October 31, 2007

Totally Gay

For Halloween, I defended my gayness.

I was never really into the holiday, even growing up. I don't know why... my best hypothesis is that, since I'm socially awkward, I run from the social holidays. I luck out a little being in Seattle: no one trick-or-treats. At least not in the traditional manner. In the unlikely chance some displaced non-Seattlite finds himself or herself in Seattle in a costume on Halloween, I still buy candy to hand out to that poor fool when he or she actually goes bravely up to a door and rings the bell. But, as expected, tonight marks my fifth Halloween in Seattle, and the fifth year in a row where we have no trick-or-treaters. So, for the fifth All Saints Day in a row, I'll take the candy to work.

So, instead of handing out candy over the past five Halloweens, I've had to spend the week leading up to Halloween, Halloween itself, and the week after defending my gayness. It's such an odd sensation - defending ones right to... well... be gay. I'm sure people just can't help it. In this world, we're so accustomed to patterns.

But really, is it so hard to believe that I can be a gay man and still not celebrate Halloween? Seriously, to be a gay man, I thought all I had to do was... well... have gay sex and date guys. And there's stuff that goes along with that, of course - dealing with homophobia, filling out domestic partnership forms, shaking my head in disgust at these guys. It's rough sometimes dealing with that stuff, particularly where I grew up. So, I figured I'd opt out of things like what to wear for Halloween, dancing in sweaty clubs with my shirt off, drinking girly drinks, and wearing tight clothes.

But, especialy this time of year, I'm pelted with some of the most disturbing questions:
"How can you be a gay man and not dress up for Halloween??"
"How can you be a gay man and not live in the gay neighborhood??"
"How can you be a gay man and not go to the bars??"
"How can you be a gay man and yet have no fashion sense??"

Usually, my answers ("I-don't-like-Halloween... Capitol-Hill-is-too-expensive... I-don't-like-to-dance-and-there-are-no-gay-pubs... I'm-a-scientist-not-a-fashion-model"), delivered with a caustic punch, leave the questioner in dumbfounded silence or a swirl of eyerolls. Either way, I then have sufficient time to summon the batmobile and make a discreet exit.

So, it's this time of year that I wonder about the gay community. I worry about a group that, while historically excluded from society in general (due to the whole gay-sex and gay-dating things), encourages standards among its kind that in turn excludes members who only do the gay-sex and gay-dating things. Why should I be any less a gay man than him? Or him? Or even him? Granted, they all do "more" than me in terms of being a gay man (Adam dressed up like a Fanta girl for Halloween once; Mr. Sullivan holidays in Provincetown each summer; David has the most awesome Halloween costume I've ever seen.), but how can their choices to go above and beyond the call of duty be applied to me? Or my boyfriend? Or Larry Craig?

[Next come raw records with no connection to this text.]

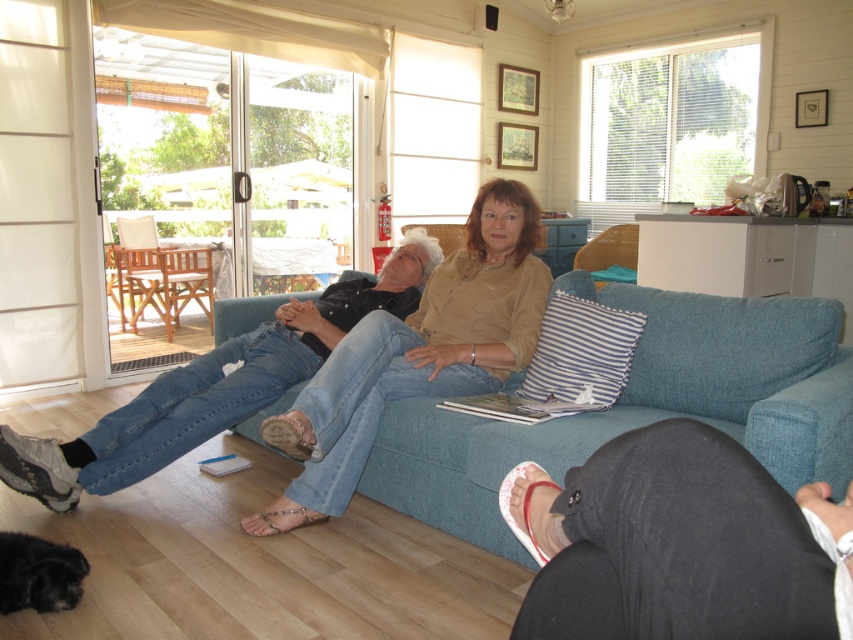
Question: Which point is closer to the camera?

Choices:
 (A) (752, 515)
 (B) (4, 540)
 (C) (538, 326)
 (D) (267, 332)

Answer: (A)

Question: Does blue fabric couch at center lie in front of denim jeans at left?

Choices:
 (A) no
 (B) yes

Answer: (B)

Question: Can you confirm if blue fabric couch at center is positioned below denim jeans at center?

Choices:
 (A) yes
 (B) no

Answer: (A)

Question: Among these objects, which one is farthest from the camera?

Choices:
 (A) denim jeans at center
 (B) blue fabric couch at center

Answer: (A)

Question: Can you confirm if blue fabric couch at center is positioned above denim jeans at left?

Choices:
 (A) yes
 (B) no

Answer: (B)

Question: Which of these objects is positioned farthest from the denim jeans at center?

Choices:
 (A) denim jeans at left
 (B) blue fabric couch at center
 (C) black fuzzy dog at lower left
 (D) black fabric pants at lower right

Answer: (D)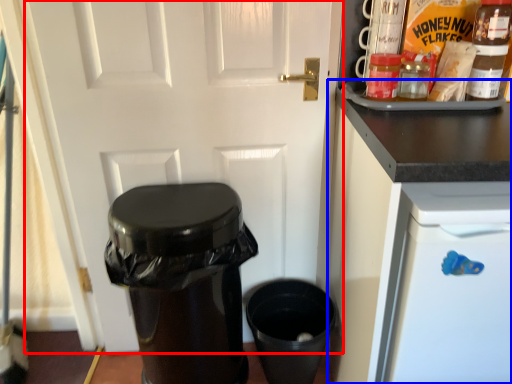
Question: Which point is further to the camera, door (highlighted by a red box) or cabinetry (highlighted by a blue box)?

Choices:
 (A) door
 (B) cabinetry

Answer: (A)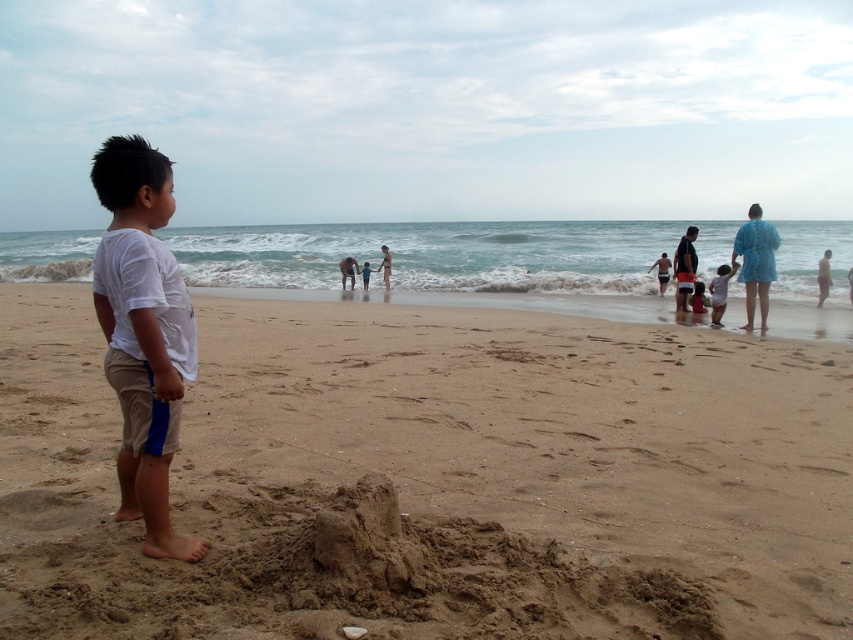
You are a photographer trying to capture a photo of the beach scene. You want to ensure both the matte pink shorts at lower right and the blue fabric swimsuit at center are clearly visible. Given their sizes, which object might require you to adjust your camera focus more carefully to avoid blurriness?

The blue fabric swimsuit at center is smaller in size compared to the matte pink shorts at lower right, so it might require more careful focus adjustment to ensure clarity in the photo.

You are a photographer trying to capture a shot of the beach scene. You notice the matte pink shorts at lower right and the blue fabric swimsuit at center. Which object should you focus on if you want to include the wider one in your photo?

The matte pink shorts at lower right should be focused on because its width surpasses that of the blue fabric swimsuit at center.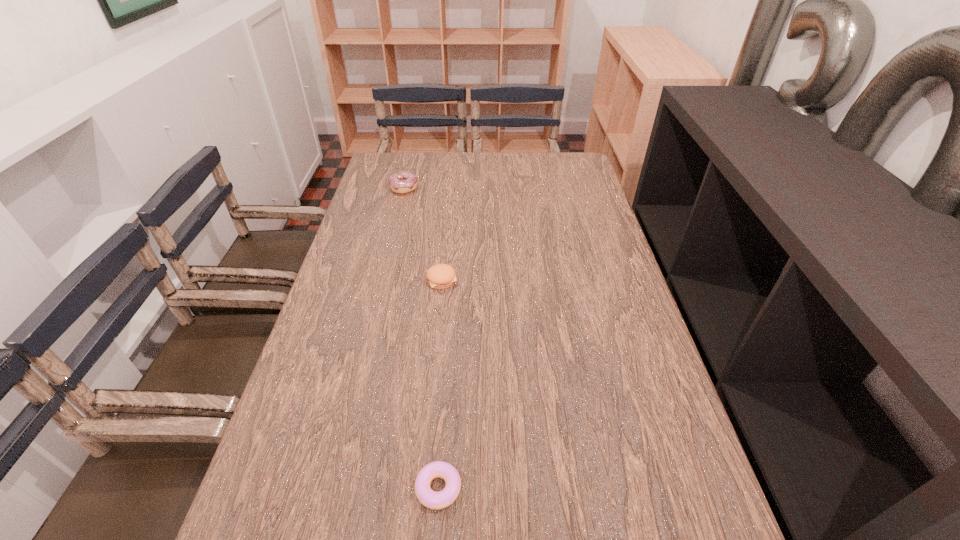
Identify the location of object situated at the left edge. (403, 182).

This screenshot has width=960, height=540. Identify the location of object that is at the far left corner. (403, 182).

Identify the location of vacant space at the far edge of the desktop. (435, 177).

You are a GUI agent. You are given a task and a screenshot of the screen. Output one action in this format:
    pyautogui.click(x=<x>, y=<y>)
    Task: Click on the vacant region at the left edge of the desktop
    The width and height of the screenshot is (960, 540).
    Given the screenshot: What is the action you would take?
    pyautogui.click(x=369, y=265)

At what (x,y) coordinates should I click in order to perform the action: click on vacant region at the right edge of the desktop. Please return your answer as a coordinate pair (x, y). Looking at the image, I should click on (584, 231).

Image resolution: width=960 pixels, height=540 pixels. What are the coordinates of `vacant point located between the taller doughnut and the patty` in the screenshot? It's located at (422, 234).

Find the location of a particular element. free space between the second tallest object and the nearest object is located at coordinates (440, 384).

The image size is (960, 540). What are the coordinates of `free area in between the second nearest object and the farthest object` in the screenshot? It's located at (422, 234).

Where is `free space between the second nearest object and the shortest object`? The height and width of the screenshot is (540, 960). free space between the second nearest object and the shortest object is located at coordinates (440, 384).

The phenomenon both puzzles and disturbs me, and I'm not sure what to do about it...

Except, of course, explain calmly and caustically that I prefer pubs to noisy gay bars, don't enjoy dressing up for Halloween, and like my hooded sweatshirts just fine, thank you.

I could also point out my love for carving jack-o-lanterns... but, I was told today that carving pumpkins isn't very "gay." Especially since I carve things like stickleback (the fish I study) skeletons, phrases like "Kitty has asthma!", and the John Deere logo into my pumpkins.

It's too bad no kids showed up this year. I would've handed up peanut butter cups.